Northern Nigeria has about 70 % or even more of the total land mass of Nigeria. Against that background, does it make sense for Prof Ango Abdullahi or anybody for that matter to think that the Southern part of the country which has just about 30% of the country’s landmass has nothing to be resentful about intrusive roaming of cattle, sheep and goats in that part of the country? In what way does Prof Ango Abdullahi’s announcement recalling herders of Northern origin from the South give the North the moral high ground that comes from its erstwhile ability for calm sensitivity to genuine feelings of others? What is promotional of the North’s interest in sending a signal of annoyance over an issue that could be a subject of elders’ dialogue session from the two regions? Failure to do so in this case is nothing but showcasing inability to transcend sentiments where commonsense is required.
Granted that the language of engagement on the pastoralist controversy has featured more heat than light, that should not close everyone’s eyes to the more fundamental question of whether herders from the North should still be seeking water and green materials in the South in the first case.

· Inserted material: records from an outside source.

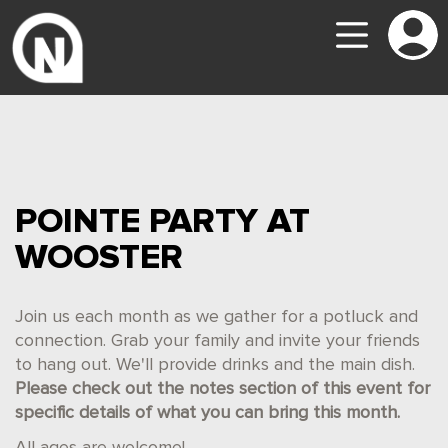
POINTE PARTY AT
WOOSTER
Join us each month as we gather for a potluck and
connection. Grab your family and invite your friends
to hang out. We'll provide drinks and the main dish.
Please check out the notes section of this event for
specific details of what you can bring this month.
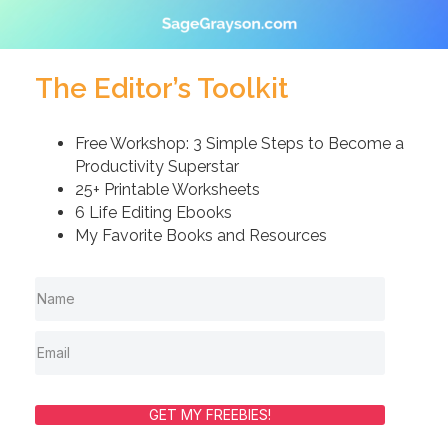
The Editor’s Toolkit
Free Workshop: 3 Simple Steps to Become a
Productivity Superstar
25+ Printable Worksheets
6 Life Editing Ebooks
My Favorite Books and Resources
GET MY FREEBIES!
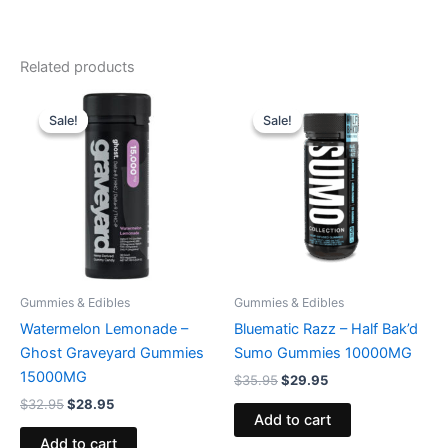
Related products
Original
Current
Original
Current
price
price
price
price
Sale!
Sale!
Sale!
Sale!
was:
is:
was:
is:
$32.95.
$28.95.
$35.95.
$29.95.
Gummies & Edibles
Gummies & Edibles
Watermelon Lemonade –
Bluematic Razz – Half Bak’d
Ghost Graveyard Gummies
Sumo Gummies 10000MG
15000MG
$
35.95
$
29.95
$
32.95
$
28.95
Add to cart
Add to cart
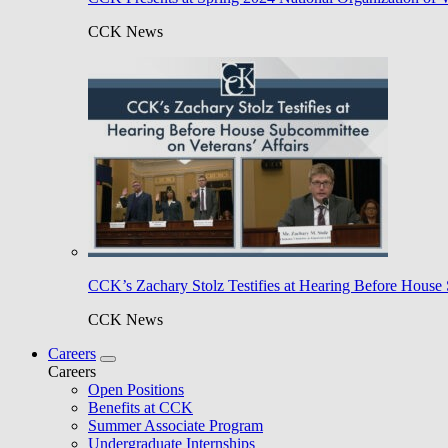
CCK News
CCK’s Zachary Stolz Testifies at Hearing Before House 
CCK News
Careers
Careers
Open Positions
Benefits at CCK
Summer Associate Program
Undergraduate Internships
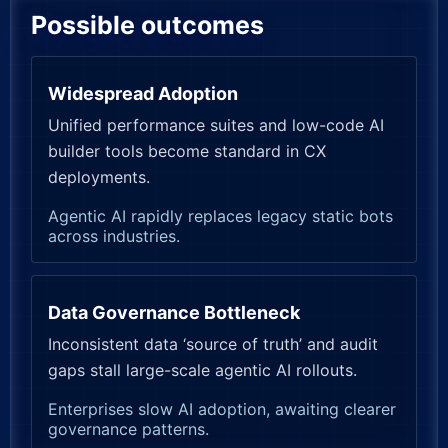
Possible outcomes
Widespread Adoption
Unified performance suites and low-code AI
builder tools become standard in CX
deployments.
Agentic AI rapidly replaces legacy static bots
across industries.
Data Governance Bottleneck
Inconsistent data ‘source of truth’ and audit
gaps stall large-scale agentic AI rollouts.
Enterprises slow AI adoption, awaiting clearer
governance patterns.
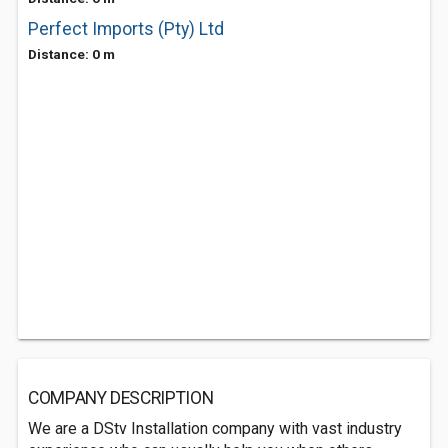
Perfect Imports (Pty) Ltd
Distance: 0 m
COMPANY DESCRIPTION
We are a DStv Installation company with vast industry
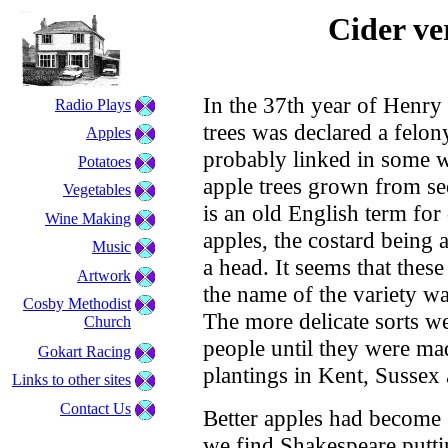
Cider ve
In the 37th year of Henry 
Radio Plays
trees was declared a felon
Apples
probably linked in some w
Potatoes
apple trees grown from se
Vegetables
is an old English term for
Wine Making
apples, the costard being 
Music
a head. It seems that thes
Artwork
the name of the variety wa
Cosby Methodist
The more delicate sorts w
Church
people until they were m
Gokart Racing
plantings in Kent, Sussex
Links to other sites
Contact Us
Better apples had become s
we find Shakespeare putti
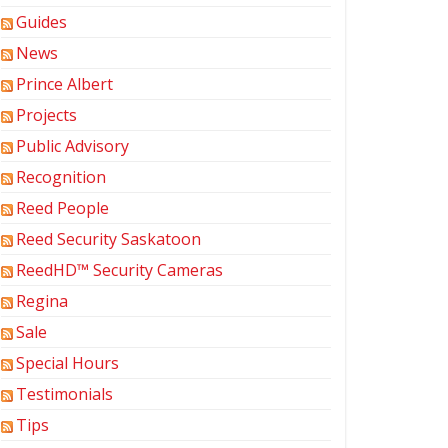
Guides
News
Prince Albert
Projects
Public Advisory
Recognition
Reed People
Reed Security Saskatoon
ReedHD™ Security Cameras
Regina
Sale
Special Hours
Testimonials
Tips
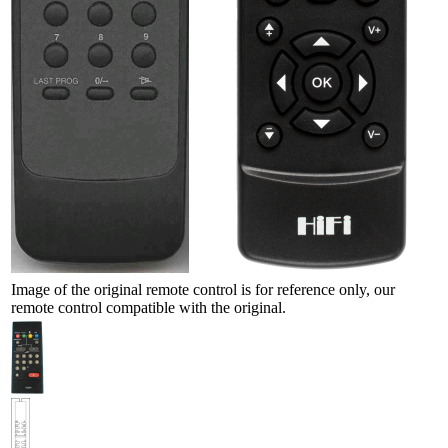
Image of the original remote control is for reference only, our
remote control compatible with the original.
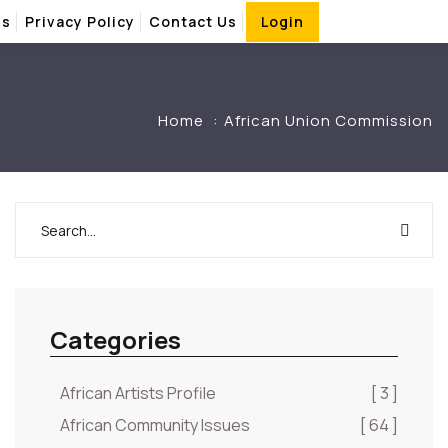
Us
Privacy Policy
Contact Us
Login
Home
African Union Commission
Categories
African Artists Profile
[ 3 ]
African Community Issues
[ 64 ]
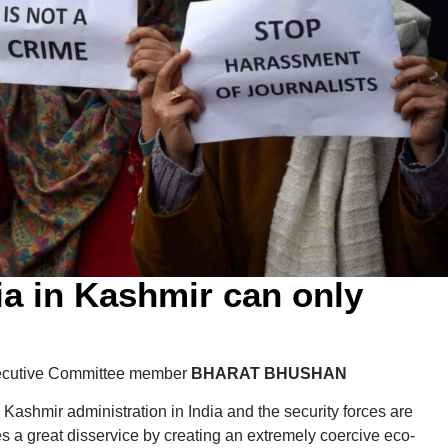
a in Kashmir can only
ecutive Committee member
BHARAT BHUSHAN
ashmir administration in India and the security forces are
 a great disservice by creating an extremely coercive eco-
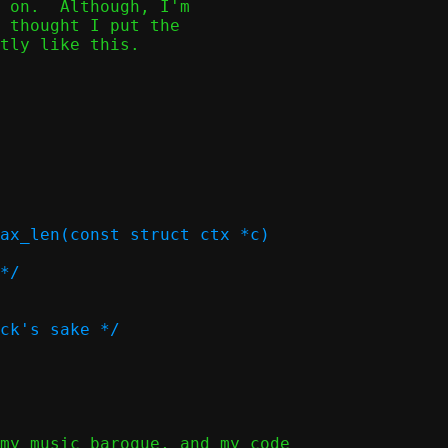
 on.  Although, I'm

 thought I put the

tly like this.

ax_len(const struct ctx *c)
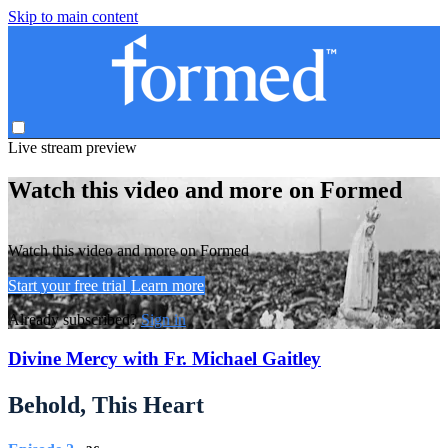
Skip to main content
Live stream preview
Watch this video and more on Formed
Watch this video and more on Formed
Start your free trial
Learn more
Already subscribed?
Sign in
Divine Mercy with Fr. Michael Gaitley
Behold, This Heart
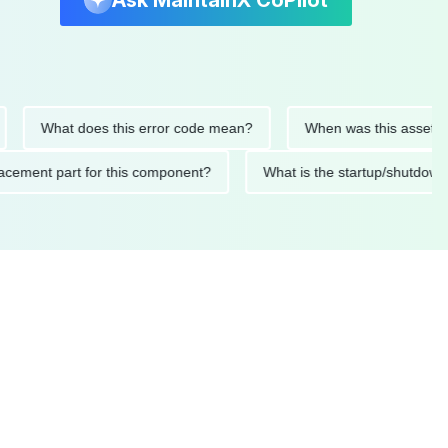
Ask MaintainX CoPilot
What does this error code mean?
When was this asset last se
 replacement part for this component?
What is the startup/s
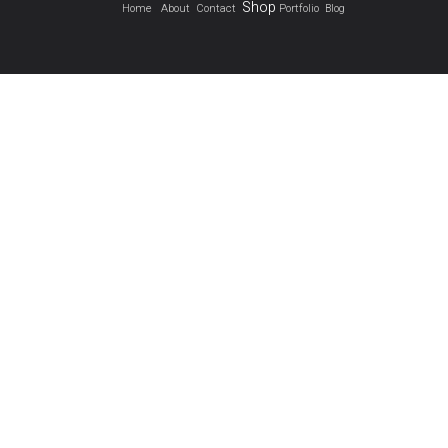
Shop
Home
About
Contact
Portfolio
Blog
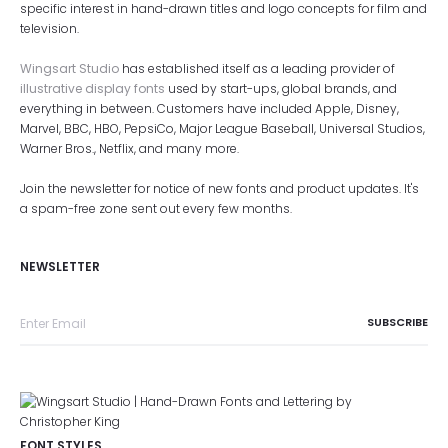
specific interest in hand-drawn titles and logo concepts for film and
television.
Wingsart Studio
has established itself as a leading provider of
illustrative display fonts
used by start-ups, global brands, and
everything in between. Customers have included Apple, Disney,
Marvel, BBC, HBO, PepsiCo, Major League Baseball, Universal Studios,
Warner Bros., Netflix, and many more.
Join the newsletter for notice of new fonts and product updates. It's
a spam-free zone sent out every few months.
NEWSLETTER
FONT STYLES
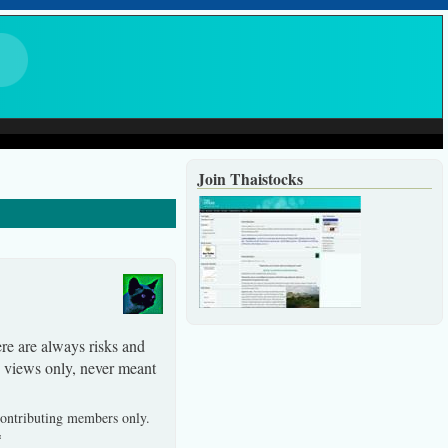
Join Thaistocks
ere are always risks and
y views only, never meant
 contributing members only.
*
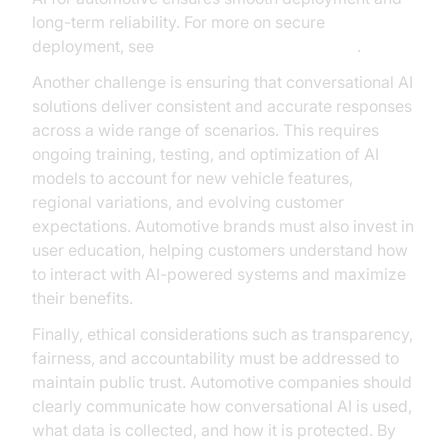
long-term reliability. For more on secure
deployment, see
AI voice Agent deployment
.
Another challenge is ensuring that conversational AI
solutions deliver consistent and accurate responses
across a wide range of scenarios. This requires
ongoing training, testing, and optimization of AI
models to account for new vehicle features,
regional variations, and evolving customer
expectations. Automotive brands must also invest in
user education, helping customers understand how
to interact with AI-powered systems and maximize
their benefits.
Finally, ethical considerations such as transparency,
fairness, and accountability must be addressed to
maintain public trust. Automotive companies should
clearly communicate how conversational AI is used,
what data is collected, and how it is protected. By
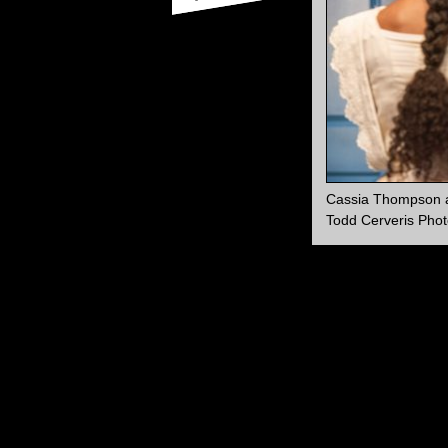
Cassia Thompson a
Todd Cerveris Phot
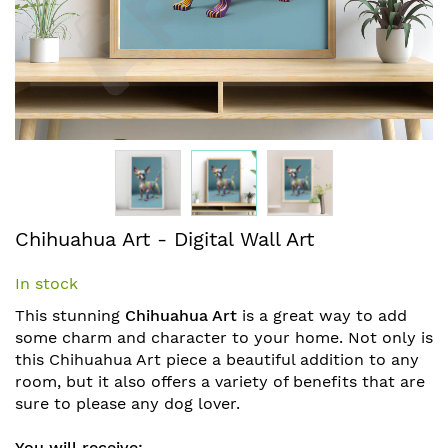
Skip
Chihuahua Art - Digital Wall Art
to
the
In stock
beginning
of
This stunning
Chihuahua Art
is a great way to add
the
some charm and character to your home.
Not only is
images
this Chihuahua Art piece a beautiful addition to any
gallery
room, but it also offers a variety of benefits that are
sure to please any dog lover.
You will receive:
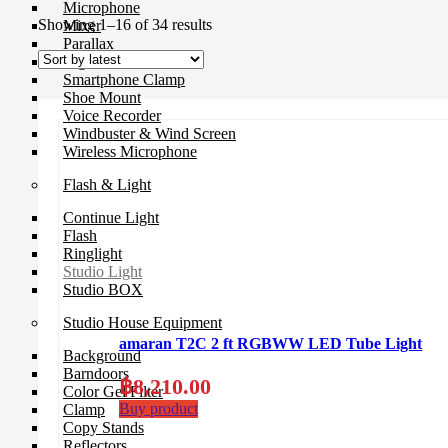
Microphone
Sorted
Showing 1–16 of 34 results
Mixer
by
Parallax
latest
Rigs
Smartphone Clamp
Shoe Mount
Voice Recorder
Windbuster & Wind Screen
Wireless Microphone
Flash & Light
Continue Light
Flash
Ringlight
Studio Light
Studio BOX
Studio House Equipment
amaran T2C 2 ft RGBWW LED Tube Light
Background
Barndoors
฿
8,210.00
Color Gel Filter
Buy product
Clamp
Copy Stands
Reflectors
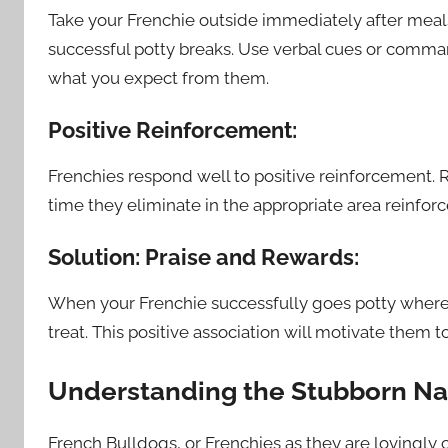
Take your Frenchie outside immediately after meals
successful potty breaks. Use verbal cues or command
what you expect from them.
Positive Reinforcement:
Frenchies respond well to positive reinforcement. 
time they eliminate in the appropriate area reinforc
Solution: Praise and Rewards:
When your Frenchie successfully goes potty where 
treat. This positive association will motivate them t
Understanding the Stubborn Na
French Bulldogs, or Frenchies as they are lovingly 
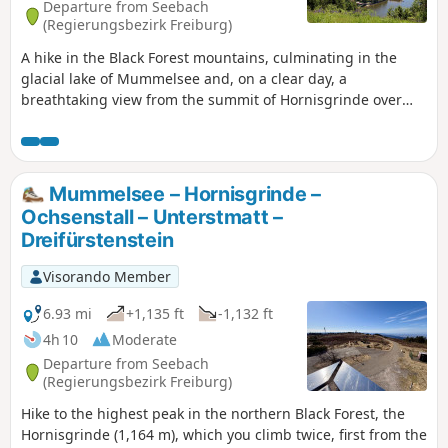
Departure from Seebach
(Regierungsbezirk Freiburg)
A hike in the Black Forest mountains, culminating in the
glacial lake of Mummelsee and, on a clear day, a
breathtaking view from the summit of Hornisgrinde over
the Rhine Valley, Strasbourg and the Vosges mountains.
Mummelsee – Hornisgrinde –
Ochsenstall – Unterstmatt –
Dreifürstenstein
Visorando Member
6.93 mi
+1,135 ft
-1,132 ft
4h 10
Moderate
Departure from Seebach
(Regierungsbezirk Freiburg)
Hike to the highest peak in the northern Black Forest, the
Hornisgrinde (1,164 m), which you climb twice, first from the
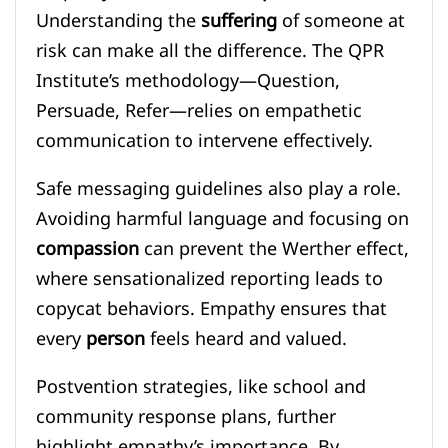
Understanding the
suffering
of someone at
risk can make all the difference. The QPR
Institute’s methodology—Question,
Persuade, Refer—relies on empathetic
communication to intervene effectively.
Safe messaging guidelines also play a role.
Avoiding harmful language and focusing on
compassion
can prevent the Werther effect,
where sensationalized reporting leads to
copycat behaviors. Empathy ensures that
every
person
feels heard and valued.
Postvention strategies, like school and
community response plans, further
highlight empathy’s importance. By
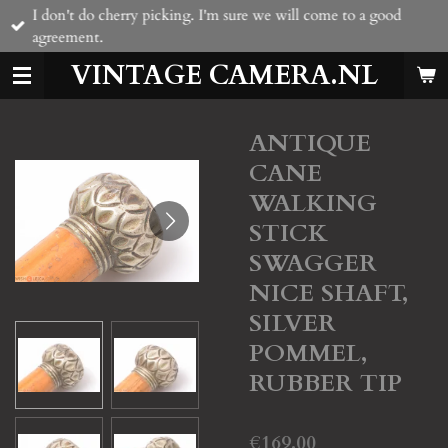
I don't do cherry picking. I'm sure we will come to a good
Skip
agreement.
to
main
VINTAGE CAMERA.NL
content
ANTIQUE
CANE
WALKING
STICK
SWAGGER
NICE SHAFT,
SILVER
POMMEL,
RUBBER TIP
€169.00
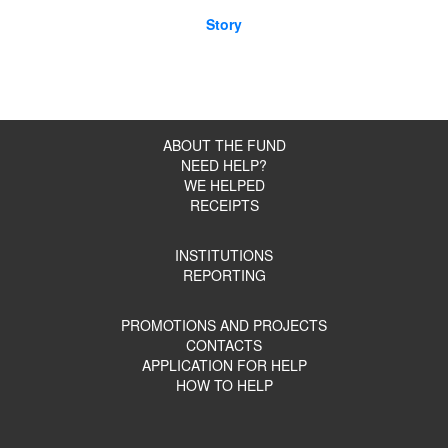
Story
ABOUT THE FUND
NEED HELP?
WE HELPED
RECEIPTS
INSTITUTIONS
REPORTING
PROMOTIONS AND PROJECTS
CONTACTS
APPLICATION FOR HELP
HOW TO HELP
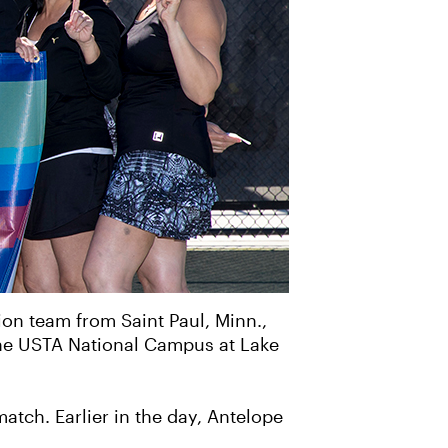
ion team from Saint Paul, Minn.,
he USTA National Campus at Lake
atch. Earlier in the day, Antelope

Not with the water endowment of North from rivers such as Niger, Benue, Gongola, Rima, Hadeijia and so on to plenitude of underground water, rains and the natural ponds called Tafki.
By now, the North should have even successfully halted the desert from encroaching on the region as doing so requires nothing beyond the routinisation of planting and nurturing of trees across the North. It takes nothing other than quality leadership, from the local governments to the centre. That is how it has been possible for the Southern part of Niger Republic which borders Northern Nigeria to have tree beds which no one is allowed to trifle with in that country. Unfortunately, this is not the case in Northern Nigeria. Why?
It must be borne in mind that land and water are some of the hottest conflict issues in the contemporary world, partly because land is fixed in supply and partly because almost every other thing depends on it. It is, therefore, just NOT correct to conclude that reservations in the South about current grazing practices fits into what is believed to be a legacy of constant harassment of the North by that region.
Herdsmen are a problem for farmers everywhere. All those who were part of the Government of Jigawa State between 2007 and 2012, for example, will find it difficult to forget how problematic it was. It was no less in the mid 1990s in that and surrounding states, involving loss of lives most of the time. There is no point pretending this is not the case. And the answer is not in emotive responses such as asking herdsmen of Northern origin to return to ‘homeland’. The way forward is to find answers that consolidate the region’s comparative advantage in livestock.
In any case, other than a serious case of elite failure, why should herdsmen still be roaming about with herds in modern Nigeria? There is nothing natural or Fulani about it. It is simply that the regional elite which should have been creatively thinking and re-thinking for other groups in the society has not been doing that. Otherwise, by now, that form of farming would have been history. That is not happening because, except Prof Jubril Aminu and his idea of Nomadic Education, the rest of the elite give others the impression it is natural to the Fulani pastoralists to be roaming about. And when modernization and land consciousness are threatening pastoralism, the same elite comes up to pose as defenders of ‘Fulani way of life’. Roaming with cattle is not a Fulani way of life. It was the form of farming that was practicable at a certain time but which OUGHT to be no longer the case simply because it is no longer useful to anyone, including the herders. Just as a set of radical governors in the North abrogated Haraji and Jangali tax, so should another set have emerged with a manifesto for modernizing pastoralism. Alas, none did.
That is a unique elite failure and there is need to reverse it as a matter of developmental priority. It is not rocket science and it takes nothing in human and material terms to accomplish. It is all about stopping the environment from degenerating partly due to practices that favour massive deforestation.
The challenge here is that of reflections and reflexivity in the North, not that of unproductive bickering with other regions on issues the North may not be on moral high ground. A region with the poverty profile and degree of ethno-religious, class, inter-party and gender bitterness as the North today ought to be thinking about more serious option on re-building trust and on pathways to progress.